Friday, April 13, 2018

Artfully Clean


Imagine buying a house and then never doing the laundry, vacuuming, taking out the trash, or washing the dishes. You just let stuff pile up until you run out of space and then you throw your up hands and go “oh, it must be time for a new house.” Sounds ludicrous eh?

In a highly competitive development environment though you build tables and files and directory folders, develop software, test a bit, and away you go. You patch up the bugs, optimize the queries, add a handful of indices, and you’re flying.

After a couple years though people are wondering why things take so long. Unsurprisingly the typical reason is a failure to archive and then remove the old data. Nobody is taking out the trash! Data retention and archival policies never get baked into the original specifications as the sponsors seldom see any immediate competitive value from them. Eventually however a clean system becomes less of a luxury and more a necessity. Folks start to notice the pile of dirty dishes.

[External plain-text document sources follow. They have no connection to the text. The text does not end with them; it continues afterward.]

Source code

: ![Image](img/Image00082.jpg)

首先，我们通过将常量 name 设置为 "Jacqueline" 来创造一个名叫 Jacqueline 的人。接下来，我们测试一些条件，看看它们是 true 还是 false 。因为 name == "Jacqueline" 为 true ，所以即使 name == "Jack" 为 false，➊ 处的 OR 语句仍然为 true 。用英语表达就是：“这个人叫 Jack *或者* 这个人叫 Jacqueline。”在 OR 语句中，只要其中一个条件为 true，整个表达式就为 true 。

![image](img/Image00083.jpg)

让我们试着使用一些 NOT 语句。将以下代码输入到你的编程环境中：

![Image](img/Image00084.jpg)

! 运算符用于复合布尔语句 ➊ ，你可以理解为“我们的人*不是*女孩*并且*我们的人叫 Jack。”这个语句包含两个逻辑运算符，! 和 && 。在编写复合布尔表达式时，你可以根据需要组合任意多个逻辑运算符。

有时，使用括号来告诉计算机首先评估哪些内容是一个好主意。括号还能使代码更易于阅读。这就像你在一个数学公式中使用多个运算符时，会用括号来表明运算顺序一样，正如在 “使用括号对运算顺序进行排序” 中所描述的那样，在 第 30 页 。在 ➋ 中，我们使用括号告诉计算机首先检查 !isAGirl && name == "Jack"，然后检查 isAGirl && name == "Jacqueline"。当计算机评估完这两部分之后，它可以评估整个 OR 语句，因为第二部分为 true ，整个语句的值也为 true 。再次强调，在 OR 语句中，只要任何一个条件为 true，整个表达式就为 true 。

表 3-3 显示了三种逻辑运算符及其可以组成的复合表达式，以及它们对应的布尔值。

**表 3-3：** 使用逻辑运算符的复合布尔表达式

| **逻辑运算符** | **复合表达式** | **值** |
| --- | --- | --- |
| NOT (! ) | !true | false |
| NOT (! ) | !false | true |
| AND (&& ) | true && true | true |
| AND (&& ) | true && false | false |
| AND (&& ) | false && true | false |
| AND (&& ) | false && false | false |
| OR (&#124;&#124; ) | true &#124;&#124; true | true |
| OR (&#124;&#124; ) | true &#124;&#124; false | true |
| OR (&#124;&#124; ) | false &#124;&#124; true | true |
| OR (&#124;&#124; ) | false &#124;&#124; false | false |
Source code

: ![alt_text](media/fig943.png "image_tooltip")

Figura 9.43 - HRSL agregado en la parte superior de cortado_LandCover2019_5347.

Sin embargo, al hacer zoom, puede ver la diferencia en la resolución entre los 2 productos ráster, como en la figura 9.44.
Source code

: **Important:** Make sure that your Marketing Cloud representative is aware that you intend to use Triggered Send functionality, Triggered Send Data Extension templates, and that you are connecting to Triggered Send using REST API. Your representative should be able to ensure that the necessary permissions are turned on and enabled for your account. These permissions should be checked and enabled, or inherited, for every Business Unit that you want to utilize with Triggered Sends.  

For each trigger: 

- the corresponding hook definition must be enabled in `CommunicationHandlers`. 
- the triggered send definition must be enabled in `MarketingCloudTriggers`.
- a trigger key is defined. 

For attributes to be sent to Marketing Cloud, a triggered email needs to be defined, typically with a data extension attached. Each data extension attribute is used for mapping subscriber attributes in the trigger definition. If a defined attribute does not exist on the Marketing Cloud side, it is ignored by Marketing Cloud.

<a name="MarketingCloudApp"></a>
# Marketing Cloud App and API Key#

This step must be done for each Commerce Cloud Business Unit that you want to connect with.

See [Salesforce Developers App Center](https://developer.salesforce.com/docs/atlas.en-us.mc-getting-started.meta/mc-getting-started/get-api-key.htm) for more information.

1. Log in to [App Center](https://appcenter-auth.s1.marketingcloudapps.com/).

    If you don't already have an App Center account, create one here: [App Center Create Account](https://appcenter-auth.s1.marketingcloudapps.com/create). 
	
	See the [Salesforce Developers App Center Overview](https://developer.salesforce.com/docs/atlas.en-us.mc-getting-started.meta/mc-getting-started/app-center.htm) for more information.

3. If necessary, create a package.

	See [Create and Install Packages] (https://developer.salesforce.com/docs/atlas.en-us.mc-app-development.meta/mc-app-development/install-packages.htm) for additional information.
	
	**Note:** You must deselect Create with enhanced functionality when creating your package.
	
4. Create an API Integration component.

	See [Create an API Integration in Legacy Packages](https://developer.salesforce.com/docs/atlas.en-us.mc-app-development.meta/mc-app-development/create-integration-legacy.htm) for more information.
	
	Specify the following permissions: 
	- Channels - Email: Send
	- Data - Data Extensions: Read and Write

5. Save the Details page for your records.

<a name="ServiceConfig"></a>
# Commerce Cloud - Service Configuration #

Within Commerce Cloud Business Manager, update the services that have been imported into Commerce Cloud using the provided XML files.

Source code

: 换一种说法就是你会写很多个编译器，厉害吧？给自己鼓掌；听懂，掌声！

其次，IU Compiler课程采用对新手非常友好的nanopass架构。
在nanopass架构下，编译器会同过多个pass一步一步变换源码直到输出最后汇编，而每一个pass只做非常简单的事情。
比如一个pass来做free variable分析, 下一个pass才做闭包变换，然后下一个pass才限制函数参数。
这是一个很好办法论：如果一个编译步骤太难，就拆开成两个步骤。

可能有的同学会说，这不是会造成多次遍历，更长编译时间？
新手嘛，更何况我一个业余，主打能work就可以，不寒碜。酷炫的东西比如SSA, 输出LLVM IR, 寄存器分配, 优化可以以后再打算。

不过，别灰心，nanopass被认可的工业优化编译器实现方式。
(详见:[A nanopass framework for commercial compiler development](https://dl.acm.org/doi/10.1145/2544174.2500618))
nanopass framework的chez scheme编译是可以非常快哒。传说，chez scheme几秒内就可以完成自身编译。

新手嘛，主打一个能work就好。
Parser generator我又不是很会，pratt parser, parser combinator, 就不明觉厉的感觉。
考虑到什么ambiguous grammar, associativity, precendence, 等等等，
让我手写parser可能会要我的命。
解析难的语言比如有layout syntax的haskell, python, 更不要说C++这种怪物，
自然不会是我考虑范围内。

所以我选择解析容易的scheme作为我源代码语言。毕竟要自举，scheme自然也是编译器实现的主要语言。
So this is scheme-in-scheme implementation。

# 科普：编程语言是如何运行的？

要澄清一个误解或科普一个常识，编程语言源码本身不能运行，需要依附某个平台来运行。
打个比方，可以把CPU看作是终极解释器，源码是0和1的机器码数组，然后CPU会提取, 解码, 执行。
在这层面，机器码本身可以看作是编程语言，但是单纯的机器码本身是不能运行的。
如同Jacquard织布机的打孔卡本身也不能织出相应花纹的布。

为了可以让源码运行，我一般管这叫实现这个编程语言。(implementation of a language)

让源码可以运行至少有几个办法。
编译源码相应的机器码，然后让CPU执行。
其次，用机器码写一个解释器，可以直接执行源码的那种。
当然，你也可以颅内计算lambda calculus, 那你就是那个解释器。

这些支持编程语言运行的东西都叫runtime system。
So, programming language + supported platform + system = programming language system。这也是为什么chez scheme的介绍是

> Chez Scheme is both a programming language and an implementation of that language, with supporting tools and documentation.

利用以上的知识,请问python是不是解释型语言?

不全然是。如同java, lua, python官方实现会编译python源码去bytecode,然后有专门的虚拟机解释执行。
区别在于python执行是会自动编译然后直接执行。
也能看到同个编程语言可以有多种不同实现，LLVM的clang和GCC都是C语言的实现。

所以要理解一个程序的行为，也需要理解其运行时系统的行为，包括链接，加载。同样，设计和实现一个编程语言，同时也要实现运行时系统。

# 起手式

The effort required to retrofit for cleanliness is about the same as the effort for planning for this up front. Strictly operationally however it is better to delay this expenditure until a system becomes a mess as you will then have a better understanding of the corners with the most fuzzballs.


Thursday, March 15, 2018

Artful Vendor Relations


In any business, nobody does all the work themselves. We all rely on outside vendors from such mundane chores as providing the toilet paper up through providing phone lines, tax services, and legal assistance. And here in Information Technology we have our own set of vendors with wonderfully peculiar characteristics.

We group our unique compatriots into three worlds: the language vendors, the software package vendors, and the hardware vendors. We'll get to all three in due time, but today we will chat about the marvelous world of language vendors.

Selecting a language vendor is a lot like choosing a wife. You may not have as much actual contact with the vendor as you would like, but you will get to deal with what she cooks up, and her aesthetic tastes will affect you long after she is gone. Yeah and changing language vendors is as painful as going through a divorce, but that's a story for another post.

So what should you look for when selecting a language vendor? Probably the most important consideration is to perform an evaluation of their openness and how they admit to bugs and problems. Upgrades to language tools are major undertakings and a vendor doesn't take it lightly. So to meet ongoing challenges they should show resolve to provide workarounds.

Languages and development tools constantly change (and I've never seen a version of a language released with fewer verbs than the previous version). To some extent, the vendor is trying to remain competitive by adding the functionality that becomes available in competitors' products or other languages. A software vendor employs a large number of programmers, who need to keep releasing new versions in order to maintain their livelihoods.

So it turns out to be a bit of a balancing act managing your relationship with a language vendor: stability helps your programmers be productive, and yet staying current of tools allows you to incorporate new aesthetics and retain younger talent. If you happen to be in the position of selecting a vendor at the start of a large project you will partly need to use your intuition (and contacts in the industry) to get a better sense of the credibility of the press and of the vendors.

On the other hand, if one of the major vendors announces their plans for their next release of one of their market-leading programming tools, then you would be remiss to overlook its pending availability in your plans. So take your time and be very deliberate when choosing a language vendor, for you will be living with your choice for a long time.


Monday, February 19, 2018

Artistic Sparsity


Even though we know it in our hearts, we still fail to account for how a software system grows and becomes more complex over time. Designing interface screens is a lot like planning an informal garden; if you want it to look great once all the plants take hold and fill out you need to think a bit about the future. Instead folks tend to wireframe a product that looks “complete” with reasonable use of the menu real-estate and a felicitous spread of field-density on the screen at the initial planting, as if the product is somehow “finished” once you implement it.

In doing this we make things look good in the /present/, yet we fail to account for system growth. When we later add significant new functionality… surprise, our screens and menus appear too overgrown and cluttered. It’s as if you planted all the apple trees two yards apart because it looked better; now that they have branched and fruited they are all atop on another.

Therefore when you are creating a new system plan for expansion by deliberately under-designing menus and occupancy: make the interface artistically sparse. And then don’t worry about it; like a garden your interface will “fill out” as it matures.